E. The court may in its discretion make additional orders relative to the expenses of any such subsequent actions, including but not limited to writs of habeas corpus, brought by the parties or their attorneys, for the enforcement or modification of any interlocutory or final orders in the dissolution of marriage action made for the benefit of either party or their respective attorneys.

[8] The COCA's majority opinion is essentially consistent with two previous COCA's, Division I opinions. Sicking v. Sicking, 2000 OK CIV APP 32, 996 P.2d 471, cert. denied (Okla.2000), cert. denied 531 U.S. 876, 121 S.Ct. 182, 148 L.Ed.2d 126 (2000); Rogers v. Rogers, 1999 OK CIV APP 123, 994 P.2d 102.

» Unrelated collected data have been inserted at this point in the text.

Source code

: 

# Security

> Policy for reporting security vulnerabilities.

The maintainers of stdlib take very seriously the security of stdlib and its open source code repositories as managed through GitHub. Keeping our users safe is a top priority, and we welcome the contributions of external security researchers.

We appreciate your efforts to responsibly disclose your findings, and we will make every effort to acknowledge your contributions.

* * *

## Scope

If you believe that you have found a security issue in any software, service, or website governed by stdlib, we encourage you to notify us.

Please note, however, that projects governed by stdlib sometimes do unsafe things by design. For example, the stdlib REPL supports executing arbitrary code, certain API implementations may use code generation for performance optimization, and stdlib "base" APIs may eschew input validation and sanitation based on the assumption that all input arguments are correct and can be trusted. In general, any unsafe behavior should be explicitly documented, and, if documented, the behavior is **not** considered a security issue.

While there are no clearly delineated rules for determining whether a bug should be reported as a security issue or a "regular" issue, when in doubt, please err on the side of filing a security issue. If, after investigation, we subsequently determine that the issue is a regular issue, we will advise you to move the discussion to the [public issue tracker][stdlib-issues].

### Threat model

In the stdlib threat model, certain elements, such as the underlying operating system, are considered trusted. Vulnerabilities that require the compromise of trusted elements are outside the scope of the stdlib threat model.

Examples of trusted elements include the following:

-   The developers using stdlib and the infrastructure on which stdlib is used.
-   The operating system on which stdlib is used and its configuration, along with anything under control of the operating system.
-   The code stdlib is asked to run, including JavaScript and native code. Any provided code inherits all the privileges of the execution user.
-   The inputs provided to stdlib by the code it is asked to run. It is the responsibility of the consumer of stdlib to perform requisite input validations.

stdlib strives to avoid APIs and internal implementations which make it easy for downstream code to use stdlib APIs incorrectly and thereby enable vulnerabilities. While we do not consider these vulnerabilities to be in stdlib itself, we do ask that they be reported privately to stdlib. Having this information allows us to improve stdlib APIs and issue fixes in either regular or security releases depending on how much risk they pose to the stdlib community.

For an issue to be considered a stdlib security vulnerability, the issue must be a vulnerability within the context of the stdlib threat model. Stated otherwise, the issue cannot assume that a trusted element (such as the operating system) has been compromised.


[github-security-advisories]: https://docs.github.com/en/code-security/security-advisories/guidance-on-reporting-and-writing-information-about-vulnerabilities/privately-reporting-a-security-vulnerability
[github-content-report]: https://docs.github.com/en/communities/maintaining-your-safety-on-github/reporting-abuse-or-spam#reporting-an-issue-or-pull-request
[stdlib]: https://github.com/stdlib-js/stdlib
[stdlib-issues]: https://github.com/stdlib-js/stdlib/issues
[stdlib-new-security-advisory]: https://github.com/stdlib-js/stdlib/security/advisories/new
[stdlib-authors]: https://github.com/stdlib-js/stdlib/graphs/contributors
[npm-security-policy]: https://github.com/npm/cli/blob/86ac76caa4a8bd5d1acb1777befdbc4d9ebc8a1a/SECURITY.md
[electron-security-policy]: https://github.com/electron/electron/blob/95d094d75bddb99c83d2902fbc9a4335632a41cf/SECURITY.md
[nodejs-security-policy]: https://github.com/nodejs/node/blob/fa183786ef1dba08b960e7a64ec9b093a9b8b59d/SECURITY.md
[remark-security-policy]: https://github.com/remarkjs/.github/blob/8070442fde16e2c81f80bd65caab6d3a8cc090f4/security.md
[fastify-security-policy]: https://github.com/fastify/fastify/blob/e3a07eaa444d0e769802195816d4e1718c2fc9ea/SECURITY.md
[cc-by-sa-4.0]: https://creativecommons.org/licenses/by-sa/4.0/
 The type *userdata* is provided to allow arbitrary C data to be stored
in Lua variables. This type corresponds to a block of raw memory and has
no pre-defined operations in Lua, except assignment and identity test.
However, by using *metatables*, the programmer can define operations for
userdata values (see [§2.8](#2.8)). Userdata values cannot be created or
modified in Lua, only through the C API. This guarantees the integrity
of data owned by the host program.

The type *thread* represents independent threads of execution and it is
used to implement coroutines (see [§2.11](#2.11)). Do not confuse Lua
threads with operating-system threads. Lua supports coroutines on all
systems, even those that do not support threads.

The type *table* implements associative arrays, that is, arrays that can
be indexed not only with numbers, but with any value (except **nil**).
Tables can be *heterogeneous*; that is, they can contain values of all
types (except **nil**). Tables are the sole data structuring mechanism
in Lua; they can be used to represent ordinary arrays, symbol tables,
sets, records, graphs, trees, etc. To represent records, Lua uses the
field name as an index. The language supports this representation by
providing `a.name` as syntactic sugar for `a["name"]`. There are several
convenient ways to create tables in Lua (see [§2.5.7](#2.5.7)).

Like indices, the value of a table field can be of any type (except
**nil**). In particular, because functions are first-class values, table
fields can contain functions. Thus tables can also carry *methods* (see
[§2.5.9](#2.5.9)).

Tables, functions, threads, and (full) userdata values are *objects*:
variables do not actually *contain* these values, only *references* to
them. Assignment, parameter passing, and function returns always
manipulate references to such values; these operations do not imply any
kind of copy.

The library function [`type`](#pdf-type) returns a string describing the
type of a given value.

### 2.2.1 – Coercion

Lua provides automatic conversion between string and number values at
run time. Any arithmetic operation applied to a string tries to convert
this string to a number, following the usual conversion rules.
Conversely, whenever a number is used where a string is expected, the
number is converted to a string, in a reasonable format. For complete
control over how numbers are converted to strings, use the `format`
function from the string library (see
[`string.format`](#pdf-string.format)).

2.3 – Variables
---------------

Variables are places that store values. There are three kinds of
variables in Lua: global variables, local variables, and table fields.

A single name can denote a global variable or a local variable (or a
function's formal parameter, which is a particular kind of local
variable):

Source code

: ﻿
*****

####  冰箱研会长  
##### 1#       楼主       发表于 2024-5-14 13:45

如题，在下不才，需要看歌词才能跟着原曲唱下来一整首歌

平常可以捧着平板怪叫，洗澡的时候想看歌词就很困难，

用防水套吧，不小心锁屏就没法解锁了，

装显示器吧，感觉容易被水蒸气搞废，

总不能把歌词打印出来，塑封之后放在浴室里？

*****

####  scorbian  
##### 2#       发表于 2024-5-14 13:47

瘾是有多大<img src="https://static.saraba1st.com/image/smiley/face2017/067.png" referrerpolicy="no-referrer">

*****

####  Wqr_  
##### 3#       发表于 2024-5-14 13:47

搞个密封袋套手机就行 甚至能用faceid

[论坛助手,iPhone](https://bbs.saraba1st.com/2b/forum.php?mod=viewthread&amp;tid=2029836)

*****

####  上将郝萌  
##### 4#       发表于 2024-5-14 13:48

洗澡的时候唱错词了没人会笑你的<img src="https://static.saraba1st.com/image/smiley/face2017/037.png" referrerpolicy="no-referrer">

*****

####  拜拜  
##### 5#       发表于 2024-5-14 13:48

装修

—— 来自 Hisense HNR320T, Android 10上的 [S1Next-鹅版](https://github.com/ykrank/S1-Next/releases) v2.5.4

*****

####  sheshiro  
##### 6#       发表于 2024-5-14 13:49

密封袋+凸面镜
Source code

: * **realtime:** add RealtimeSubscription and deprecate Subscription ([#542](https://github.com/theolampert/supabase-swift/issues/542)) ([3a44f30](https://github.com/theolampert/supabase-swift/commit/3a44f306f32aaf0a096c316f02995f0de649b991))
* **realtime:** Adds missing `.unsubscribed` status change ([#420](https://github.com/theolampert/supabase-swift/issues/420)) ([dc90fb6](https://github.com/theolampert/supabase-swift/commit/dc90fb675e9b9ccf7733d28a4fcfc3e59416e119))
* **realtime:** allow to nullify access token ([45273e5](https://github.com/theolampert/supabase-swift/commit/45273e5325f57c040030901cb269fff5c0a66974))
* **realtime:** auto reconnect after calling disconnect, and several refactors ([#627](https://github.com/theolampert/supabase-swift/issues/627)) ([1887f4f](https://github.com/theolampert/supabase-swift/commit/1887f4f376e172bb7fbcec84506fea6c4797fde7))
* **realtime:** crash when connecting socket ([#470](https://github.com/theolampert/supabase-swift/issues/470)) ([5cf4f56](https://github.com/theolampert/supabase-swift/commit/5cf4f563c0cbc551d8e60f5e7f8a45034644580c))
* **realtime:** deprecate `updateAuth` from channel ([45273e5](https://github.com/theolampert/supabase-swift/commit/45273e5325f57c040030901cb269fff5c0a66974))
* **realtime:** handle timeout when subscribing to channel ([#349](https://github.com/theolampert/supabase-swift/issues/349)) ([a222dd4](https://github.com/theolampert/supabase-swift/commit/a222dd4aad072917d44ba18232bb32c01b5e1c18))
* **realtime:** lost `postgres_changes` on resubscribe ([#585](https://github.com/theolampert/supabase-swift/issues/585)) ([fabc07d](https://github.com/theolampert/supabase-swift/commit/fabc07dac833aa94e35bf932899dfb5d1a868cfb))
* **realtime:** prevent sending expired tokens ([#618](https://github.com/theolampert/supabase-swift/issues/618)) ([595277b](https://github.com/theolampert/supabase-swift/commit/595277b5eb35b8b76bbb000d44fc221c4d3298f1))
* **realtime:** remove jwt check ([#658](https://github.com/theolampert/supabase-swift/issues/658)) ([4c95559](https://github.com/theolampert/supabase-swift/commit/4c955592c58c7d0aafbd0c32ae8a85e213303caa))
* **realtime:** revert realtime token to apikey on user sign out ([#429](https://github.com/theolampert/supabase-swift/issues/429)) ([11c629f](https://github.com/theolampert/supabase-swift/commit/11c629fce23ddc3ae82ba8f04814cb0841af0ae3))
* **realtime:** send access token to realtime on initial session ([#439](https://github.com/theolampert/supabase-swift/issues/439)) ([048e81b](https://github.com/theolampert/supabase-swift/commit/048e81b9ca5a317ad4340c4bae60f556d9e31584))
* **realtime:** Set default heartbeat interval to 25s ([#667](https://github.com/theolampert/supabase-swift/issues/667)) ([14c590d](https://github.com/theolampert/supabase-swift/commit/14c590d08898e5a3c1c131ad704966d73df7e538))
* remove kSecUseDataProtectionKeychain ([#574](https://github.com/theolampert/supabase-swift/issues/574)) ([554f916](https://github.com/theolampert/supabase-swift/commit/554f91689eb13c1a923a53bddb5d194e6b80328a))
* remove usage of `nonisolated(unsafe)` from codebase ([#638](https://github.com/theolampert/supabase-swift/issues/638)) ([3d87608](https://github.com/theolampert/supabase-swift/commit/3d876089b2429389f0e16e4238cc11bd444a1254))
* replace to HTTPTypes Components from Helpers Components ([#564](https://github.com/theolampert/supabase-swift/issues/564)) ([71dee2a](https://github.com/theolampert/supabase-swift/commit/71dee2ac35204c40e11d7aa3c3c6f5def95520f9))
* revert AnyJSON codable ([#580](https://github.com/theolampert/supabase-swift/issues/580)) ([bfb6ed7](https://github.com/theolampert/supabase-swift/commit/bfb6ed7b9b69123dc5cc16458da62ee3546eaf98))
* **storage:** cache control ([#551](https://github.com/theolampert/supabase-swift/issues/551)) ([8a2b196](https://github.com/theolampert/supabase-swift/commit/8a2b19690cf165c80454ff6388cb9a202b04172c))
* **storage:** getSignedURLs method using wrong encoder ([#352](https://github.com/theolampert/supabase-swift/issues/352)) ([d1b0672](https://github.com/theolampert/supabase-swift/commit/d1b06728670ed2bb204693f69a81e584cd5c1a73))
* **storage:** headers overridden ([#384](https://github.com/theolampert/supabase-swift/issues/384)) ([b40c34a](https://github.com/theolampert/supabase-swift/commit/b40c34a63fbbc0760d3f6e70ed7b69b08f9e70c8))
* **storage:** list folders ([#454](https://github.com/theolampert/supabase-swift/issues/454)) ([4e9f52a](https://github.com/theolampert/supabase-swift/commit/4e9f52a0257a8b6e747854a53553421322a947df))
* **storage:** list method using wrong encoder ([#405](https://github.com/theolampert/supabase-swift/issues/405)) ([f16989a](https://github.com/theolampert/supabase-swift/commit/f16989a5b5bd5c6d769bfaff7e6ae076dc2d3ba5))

[9] We note we are aware there are other statutes that may authorize an attorney fee award against intervening grandparents in a child custody dispute in a divorce case. See e.g. 43 O.S.Supp. 2002, § 112(D)(2) and 43 O.S.2001, § 551-101 et seq., the Uniform Child Custody Jurisdiction and Enforcement Act (UCCJEA), see collectively, §§ 551-102(4), 551-205(C) and 551-312(A) of the UCCJEA. Section 112 was amended in 2003, but subsection (D)(2) remains unchanged. Further, although the record presented to us seems to show grandparents are residents of Kansas, not Oklahoma and that the minor children involved in the custody dispute lived in Kansas with grandparents at least some of the time father had custody of them under the divorce decree's terms, neither father nor mother have relied on the UCCJEA, § 112(D)(2) or any other such statute in the trial court, on appeal or certiorari, to support their attorney fee quests. Therefore, a decision as to the exact scope of the aforementioned statutes or others and their applicability to third-party intervenors in a post-divorce-decree proceeding involving an attempt to modify child custody must await another day.

[10] In November 2002 father filed a motion for oral argument pursuant to Oklahoma Supreme Court Rule 1.9, 12 O.S.2001, Ch.15, App. 1. Rule 1.9 provides that oral argument before this Court is not a matter of right and a motion requesting oral argument shall set forth the exceptional reason that oral argument is necessary. The reasons put forward in father's motion are 1) the issue of whether the trial court had authority under 43 O.S.2001, § 110(C) and (D) to award attorney fees against grandparents is one of first impression and 2) oral argument would assist this Court in determining legislative intent as to the definition of "party", as used in said subsections. In our view, the matter has been adequately presented by the appellate and certiorari submissions of grandparents, father and mother and the record from the trial court presented to us. Also, we believe oral argument would not materially assist us in evaluating the legislative intent behind § 110(C) and (D), involving as it does, a legal question based on the statutory language and our prior jurisprudence concerning strict application of attorney fee statutes. We deny father's motion for oral argument.